→ Work to complete: Your answer should be only the lines below from the one with "85.5 42 90))" to the one with "74.5 59 -90))", repeated exactly, ends included.
START Exercise data
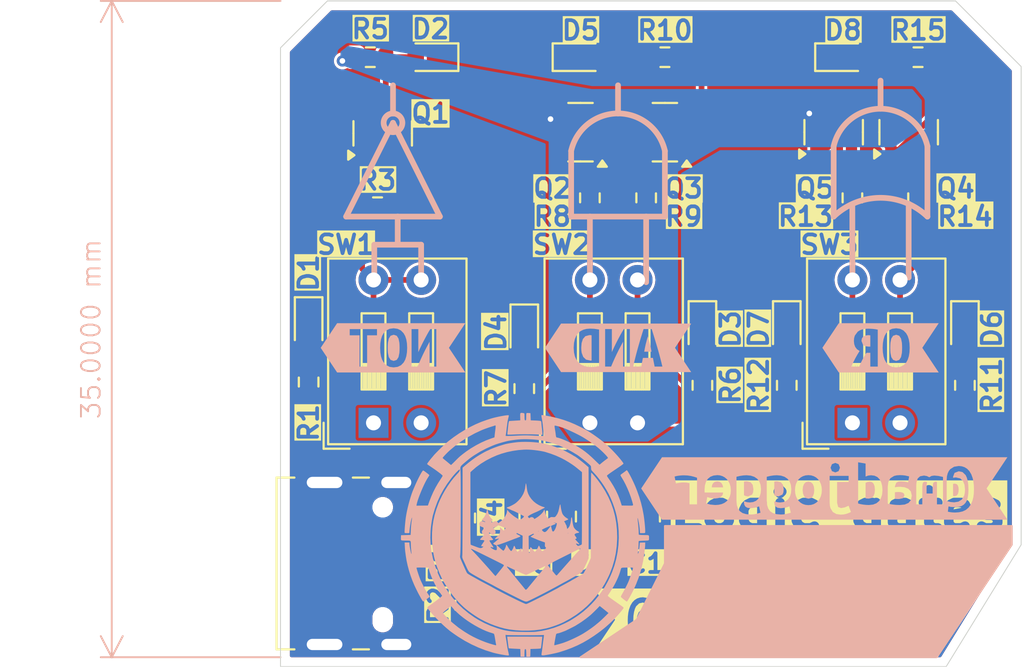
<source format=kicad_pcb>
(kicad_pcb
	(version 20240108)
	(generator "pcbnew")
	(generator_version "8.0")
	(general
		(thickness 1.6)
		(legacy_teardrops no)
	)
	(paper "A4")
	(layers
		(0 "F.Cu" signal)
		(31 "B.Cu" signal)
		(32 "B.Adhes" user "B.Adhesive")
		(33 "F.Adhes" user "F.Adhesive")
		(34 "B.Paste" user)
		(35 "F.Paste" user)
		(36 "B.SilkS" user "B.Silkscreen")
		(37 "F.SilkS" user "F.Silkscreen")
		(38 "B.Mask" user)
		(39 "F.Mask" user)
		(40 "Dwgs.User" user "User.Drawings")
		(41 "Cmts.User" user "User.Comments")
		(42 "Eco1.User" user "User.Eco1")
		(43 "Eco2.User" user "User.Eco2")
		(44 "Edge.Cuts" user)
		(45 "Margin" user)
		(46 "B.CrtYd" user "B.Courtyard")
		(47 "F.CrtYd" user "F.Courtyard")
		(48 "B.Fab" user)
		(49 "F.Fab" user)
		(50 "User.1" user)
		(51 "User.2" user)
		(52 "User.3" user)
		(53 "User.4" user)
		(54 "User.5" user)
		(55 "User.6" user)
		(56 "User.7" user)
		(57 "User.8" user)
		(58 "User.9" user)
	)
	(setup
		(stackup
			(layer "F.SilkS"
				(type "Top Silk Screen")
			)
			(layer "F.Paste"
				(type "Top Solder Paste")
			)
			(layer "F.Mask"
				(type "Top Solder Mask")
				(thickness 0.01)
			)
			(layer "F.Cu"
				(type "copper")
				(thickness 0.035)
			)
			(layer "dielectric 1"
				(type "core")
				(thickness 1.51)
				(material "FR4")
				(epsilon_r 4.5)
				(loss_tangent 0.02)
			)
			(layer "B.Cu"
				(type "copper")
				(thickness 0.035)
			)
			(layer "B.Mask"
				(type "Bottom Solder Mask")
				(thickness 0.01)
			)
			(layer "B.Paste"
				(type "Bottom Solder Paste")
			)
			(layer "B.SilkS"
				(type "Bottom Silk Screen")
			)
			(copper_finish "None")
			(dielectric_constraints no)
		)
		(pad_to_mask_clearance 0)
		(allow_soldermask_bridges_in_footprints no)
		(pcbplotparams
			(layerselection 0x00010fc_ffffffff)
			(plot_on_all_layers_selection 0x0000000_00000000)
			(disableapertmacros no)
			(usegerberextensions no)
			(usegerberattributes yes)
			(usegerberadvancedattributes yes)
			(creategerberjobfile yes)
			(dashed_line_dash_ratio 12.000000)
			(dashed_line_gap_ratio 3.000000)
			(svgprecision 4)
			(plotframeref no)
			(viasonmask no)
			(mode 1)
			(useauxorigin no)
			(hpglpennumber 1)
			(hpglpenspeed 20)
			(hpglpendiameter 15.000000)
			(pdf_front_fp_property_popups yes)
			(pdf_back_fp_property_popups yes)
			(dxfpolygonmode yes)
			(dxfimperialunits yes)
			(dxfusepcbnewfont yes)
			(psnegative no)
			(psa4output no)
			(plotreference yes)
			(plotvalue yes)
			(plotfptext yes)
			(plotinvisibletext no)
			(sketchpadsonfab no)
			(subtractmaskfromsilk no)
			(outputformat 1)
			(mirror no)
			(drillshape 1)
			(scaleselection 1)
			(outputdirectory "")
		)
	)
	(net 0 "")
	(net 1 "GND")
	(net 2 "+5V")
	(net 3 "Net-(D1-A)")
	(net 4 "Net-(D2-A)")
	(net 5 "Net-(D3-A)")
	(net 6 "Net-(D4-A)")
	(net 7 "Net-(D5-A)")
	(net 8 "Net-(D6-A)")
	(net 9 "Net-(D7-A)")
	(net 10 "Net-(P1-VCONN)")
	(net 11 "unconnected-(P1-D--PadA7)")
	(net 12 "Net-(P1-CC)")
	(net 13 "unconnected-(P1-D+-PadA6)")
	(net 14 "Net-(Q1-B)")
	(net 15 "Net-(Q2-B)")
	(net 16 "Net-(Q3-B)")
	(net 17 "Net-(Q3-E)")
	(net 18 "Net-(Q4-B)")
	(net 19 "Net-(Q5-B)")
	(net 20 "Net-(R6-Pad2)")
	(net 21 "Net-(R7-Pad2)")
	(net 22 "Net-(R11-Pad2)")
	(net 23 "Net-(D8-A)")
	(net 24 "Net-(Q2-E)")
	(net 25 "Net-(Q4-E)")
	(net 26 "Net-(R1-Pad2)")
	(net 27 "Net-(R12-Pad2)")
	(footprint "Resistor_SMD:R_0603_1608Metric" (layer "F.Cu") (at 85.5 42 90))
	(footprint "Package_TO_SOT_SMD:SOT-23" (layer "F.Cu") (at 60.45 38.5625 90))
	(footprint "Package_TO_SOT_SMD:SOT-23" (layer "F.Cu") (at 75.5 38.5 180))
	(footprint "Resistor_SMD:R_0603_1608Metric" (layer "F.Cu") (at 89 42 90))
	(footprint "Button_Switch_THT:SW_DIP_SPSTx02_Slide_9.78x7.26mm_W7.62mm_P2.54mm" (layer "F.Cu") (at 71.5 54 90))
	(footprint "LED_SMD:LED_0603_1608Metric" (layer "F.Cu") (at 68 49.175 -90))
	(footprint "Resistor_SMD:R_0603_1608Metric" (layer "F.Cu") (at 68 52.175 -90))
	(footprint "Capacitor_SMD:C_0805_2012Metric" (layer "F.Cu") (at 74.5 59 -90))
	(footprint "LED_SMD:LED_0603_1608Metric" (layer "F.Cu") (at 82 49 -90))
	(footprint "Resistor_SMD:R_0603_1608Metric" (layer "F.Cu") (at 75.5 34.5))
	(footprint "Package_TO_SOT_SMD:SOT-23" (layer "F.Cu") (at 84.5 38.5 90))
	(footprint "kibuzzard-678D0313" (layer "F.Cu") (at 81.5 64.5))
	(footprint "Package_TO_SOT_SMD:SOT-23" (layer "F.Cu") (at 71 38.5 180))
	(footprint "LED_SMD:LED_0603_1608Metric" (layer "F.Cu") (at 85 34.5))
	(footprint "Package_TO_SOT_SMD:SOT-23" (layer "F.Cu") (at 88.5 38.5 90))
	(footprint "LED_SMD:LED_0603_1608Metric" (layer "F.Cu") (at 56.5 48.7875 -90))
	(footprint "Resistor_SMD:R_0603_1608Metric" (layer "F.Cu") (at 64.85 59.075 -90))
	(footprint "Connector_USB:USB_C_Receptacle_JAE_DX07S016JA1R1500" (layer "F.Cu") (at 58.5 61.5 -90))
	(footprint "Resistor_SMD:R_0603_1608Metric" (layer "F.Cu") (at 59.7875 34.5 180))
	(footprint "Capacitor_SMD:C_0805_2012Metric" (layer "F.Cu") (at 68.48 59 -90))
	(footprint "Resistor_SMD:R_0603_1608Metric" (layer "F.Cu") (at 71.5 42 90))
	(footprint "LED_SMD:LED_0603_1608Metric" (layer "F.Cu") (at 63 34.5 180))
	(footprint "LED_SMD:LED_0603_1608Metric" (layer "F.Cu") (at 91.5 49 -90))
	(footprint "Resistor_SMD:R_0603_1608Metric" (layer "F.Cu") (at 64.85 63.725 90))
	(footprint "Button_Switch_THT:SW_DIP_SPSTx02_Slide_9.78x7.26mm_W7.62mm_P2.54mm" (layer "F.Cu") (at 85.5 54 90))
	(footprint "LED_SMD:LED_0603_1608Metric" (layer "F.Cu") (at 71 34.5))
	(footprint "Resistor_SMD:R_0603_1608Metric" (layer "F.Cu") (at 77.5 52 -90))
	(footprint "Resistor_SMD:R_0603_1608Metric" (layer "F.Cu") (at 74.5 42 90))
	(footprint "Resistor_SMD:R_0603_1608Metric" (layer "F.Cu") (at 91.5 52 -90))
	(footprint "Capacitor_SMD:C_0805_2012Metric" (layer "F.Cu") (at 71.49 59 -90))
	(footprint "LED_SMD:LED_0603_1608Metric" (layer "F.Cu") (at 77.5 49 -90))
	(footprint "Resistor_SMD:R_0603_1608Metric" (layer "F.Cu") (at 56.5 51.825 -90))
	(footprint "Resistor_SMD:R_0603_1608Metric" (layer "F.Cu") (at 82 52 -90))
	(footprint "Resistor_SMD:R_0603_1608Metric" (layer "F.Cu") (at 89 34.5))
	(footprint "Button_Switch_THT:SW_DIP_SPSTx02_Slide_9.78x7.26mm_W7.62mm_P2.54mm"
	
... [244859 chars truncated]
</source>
END Exercise data
START Exercise data
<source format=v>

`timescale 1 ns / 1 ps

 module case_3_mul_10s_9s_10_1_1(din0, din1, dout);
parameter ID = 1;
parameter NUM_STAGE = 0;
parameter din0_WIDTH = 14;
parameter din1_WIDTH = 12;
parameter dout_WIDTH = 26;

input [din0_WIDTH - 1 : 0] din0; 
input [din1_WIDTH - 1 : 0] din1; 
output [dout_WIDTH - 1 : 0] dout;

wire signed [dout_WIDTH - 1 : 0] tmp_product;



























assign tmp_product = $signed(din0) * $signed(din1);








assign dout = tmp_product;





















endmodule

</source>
END Exercise data
START Exercise data
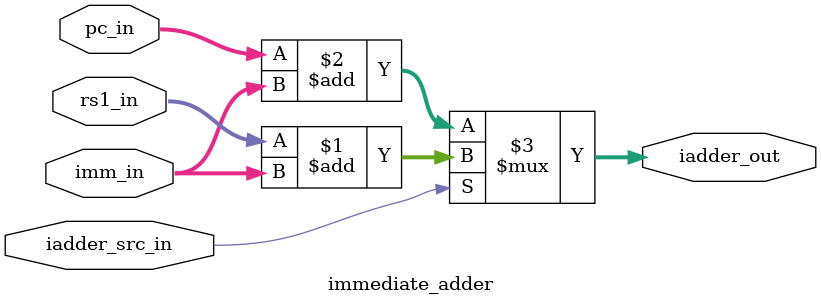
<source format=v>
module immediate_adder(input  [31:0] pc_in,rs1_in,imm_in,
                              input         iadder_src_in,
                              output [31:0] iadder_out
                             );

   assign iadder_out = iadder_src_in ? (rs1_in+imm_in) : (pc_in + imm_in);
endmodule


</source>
END Exercise data
→ Answer space:
	(footprint "Resistor_SMD:R_0603_1608Metric" (layer "F.Cu") (at 85.5 42 90))
	(footprint "Package_TO_SOT_SMD:SOT-23" (layer "F.Cu") (at 60.45 38.5625 90))
	(footprint "Package_TO_SOT_SMD:SOT-23" (layer "F.Cu") (at 75.5 38.5 180))
	(footprint "Resistor_SMD:R_0603_1608Metric" (layer "F.Cu") (at 89 42 90))
	(footprint "Button_Switch_THT:SW_DIP_SPSTx02_Slide_9.78x7.26mm_W7.62mm_P2.54mm" (layer "F.Cu") (at 71.5 54 90))
	(footprint "LED_SMD:LED_0603_1608Metric" (layer "F.Cu") (at 68 49.175 -90))
	(footprint "Resistor_SMD:R_0603_1608Metric" (layer "F.Cu") (at 68 52.175 -90))
	(footprint "Capacitor_SMD:C_0805_2012Metric" (layer "F.Cu") (at 74.5 59 -90))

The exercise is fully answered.